Note that the objects I put as return values are MockObject, not Mock. You can read more about the difference here, but the basic rule is that you need a current fake object, which is provided by MockObject to pass as a return value.
answered by gilz (14.5k points)
0 votes
Ok, it's now compiling and running through the test method, but I'm still having trouble with the actual call to the method being tested generating a runtime exception.


An unhandled exception of type 'System.InvalidCastException' occurred in DTAM.exe

Additional information: Unable to cast object of type 'TypeMock.MockObject`1[System.Management.ManagementObject]' to type 'System.Management.ManagementObject'.


This is the actual call that uses the mocked objects in question:

For Each ManagementObject In ManagementObjectSearcher.Get()


I was under the impression that I needed to mock these objects since the enumerator generated is not as general as IEnumerable. Thank you for the quick response!
answered by howaldmg (1.9k points)
0 votes
Hi,
According to the exception you get, it still looks like a MockObject instance is used as a return value instead of its MockObject.Object value.

If you can post the test code along with the function under test, We can try to locate the exact problem.
We can also continue this by email if you prefer.

You can also read the following post in our blog which explain the difference between Mock and MockObject.
answered by lior (13.2k points)
0 votes
Email would be preferable for the sake of confidentiality.

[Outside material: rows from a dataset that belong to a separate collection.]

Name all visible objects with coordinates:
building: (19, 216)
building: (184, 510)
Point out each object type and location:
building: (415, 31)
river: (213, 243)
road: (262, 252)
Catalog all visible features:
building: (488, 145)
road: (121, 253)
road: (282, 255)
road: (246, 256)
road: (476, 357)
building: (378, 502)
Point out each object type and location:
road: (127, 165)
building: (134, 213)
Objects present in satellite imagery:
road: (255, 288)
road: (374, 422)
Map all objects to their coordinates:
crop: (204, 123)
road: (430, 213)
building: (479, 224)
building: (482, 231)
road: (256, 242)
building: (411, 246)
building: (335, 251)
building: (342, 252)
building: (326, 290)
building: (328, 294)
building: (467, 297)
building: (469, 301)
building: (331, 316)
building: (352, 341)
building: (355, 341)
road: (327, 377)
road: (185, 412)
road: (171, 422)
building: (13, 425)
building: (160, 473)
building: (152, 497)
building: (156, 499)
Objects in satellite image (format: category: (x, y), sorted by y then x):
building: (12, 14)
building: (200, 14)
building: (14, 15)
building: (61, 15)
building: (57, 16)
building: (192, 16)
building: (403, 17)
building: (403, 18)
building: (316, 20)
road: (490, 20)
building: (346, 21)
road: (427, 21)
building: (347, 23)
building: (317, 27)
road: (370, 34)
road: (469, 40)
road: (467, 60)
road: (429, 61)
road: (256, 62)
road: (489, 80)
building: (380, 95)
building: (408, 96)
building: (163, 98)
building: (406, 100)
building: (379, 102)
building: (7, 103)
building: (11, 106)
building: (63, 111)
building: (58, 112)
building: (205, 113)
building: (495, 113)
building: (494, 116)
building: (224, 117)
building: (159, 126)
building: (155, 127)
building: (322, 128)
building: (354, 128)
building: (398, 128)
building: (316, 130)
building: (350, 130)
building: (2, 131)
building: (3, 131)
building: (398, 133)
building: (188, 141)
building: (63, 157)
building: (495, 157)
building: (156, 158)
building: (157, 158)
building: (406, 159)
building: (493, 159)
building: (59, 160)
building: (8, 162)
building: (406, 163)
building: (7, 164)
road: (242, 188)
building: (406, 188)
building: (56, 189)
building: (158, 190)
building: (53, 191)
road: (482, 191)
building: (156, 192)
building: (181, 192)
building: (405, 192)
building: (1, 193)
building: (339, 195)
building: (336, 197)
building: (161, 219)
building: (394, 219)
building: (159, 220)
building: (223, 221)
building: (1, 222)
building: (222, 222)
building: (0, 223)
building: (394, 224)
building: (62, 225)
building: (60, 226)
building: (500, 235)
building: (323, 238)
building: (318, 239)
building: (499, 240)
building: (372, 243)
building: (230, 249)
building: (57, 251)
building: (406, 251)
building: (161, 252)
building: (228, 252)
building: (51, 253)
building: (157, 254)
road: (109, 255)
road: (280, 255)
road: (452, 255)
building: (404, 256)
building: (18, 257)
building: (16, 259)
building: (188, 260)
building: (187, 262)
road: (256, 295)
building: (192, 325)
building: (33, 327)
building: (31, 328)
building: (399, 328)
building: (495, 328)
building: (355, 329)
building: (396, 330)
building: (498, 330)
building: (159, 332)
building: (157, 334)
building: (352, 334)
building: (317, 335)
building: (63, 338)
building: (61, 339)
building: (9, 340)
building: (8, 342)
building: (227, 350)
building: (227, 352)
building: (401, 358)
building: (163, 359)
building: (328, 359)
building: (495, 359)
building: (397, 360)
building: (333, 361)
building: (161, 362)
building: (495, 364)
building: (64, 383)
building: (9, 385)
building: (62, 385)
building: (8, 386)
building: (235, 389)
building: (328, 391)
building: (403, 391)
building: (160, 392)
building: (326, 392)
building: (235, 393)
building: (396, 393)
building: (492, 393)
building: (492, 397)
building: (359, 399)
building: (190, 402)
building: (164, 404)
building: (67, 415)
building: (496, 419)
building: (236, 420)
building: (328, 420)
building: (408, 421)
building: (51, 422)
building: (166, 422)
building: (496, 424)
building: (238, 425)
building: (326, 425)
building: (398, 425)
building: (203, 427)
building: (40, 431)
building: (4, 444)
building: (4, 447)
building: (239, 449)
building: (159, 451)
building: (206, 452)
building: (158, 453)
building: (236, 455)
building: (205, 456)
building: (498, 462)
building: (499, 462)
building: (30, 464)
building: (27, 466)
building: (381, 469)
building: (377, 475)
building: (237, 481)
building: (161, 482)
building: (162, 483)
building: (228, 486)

For the sake of the board though, when a solution is reached, I would like to post the result for others to find.
answered by howaldmg (1.9k points)
0 votes
Hi Michael,
You've stumbled onto a bug we've realized just this week we have. It's in the way we mock enumerable containers. If you use natural and use a foreach inside the block, everything is recorded correctly and works correctly. With reflective you need to set up everything manually and you don't see all the calls that happen behind the scenes."


I didn't see the response until I tried to reply. Outlook did something strange with your message. Thank you for the explanation. Is there any instance where reflective mocks do something that natural mocks cannot, or is there an instance where reflective mocks might be easier to use?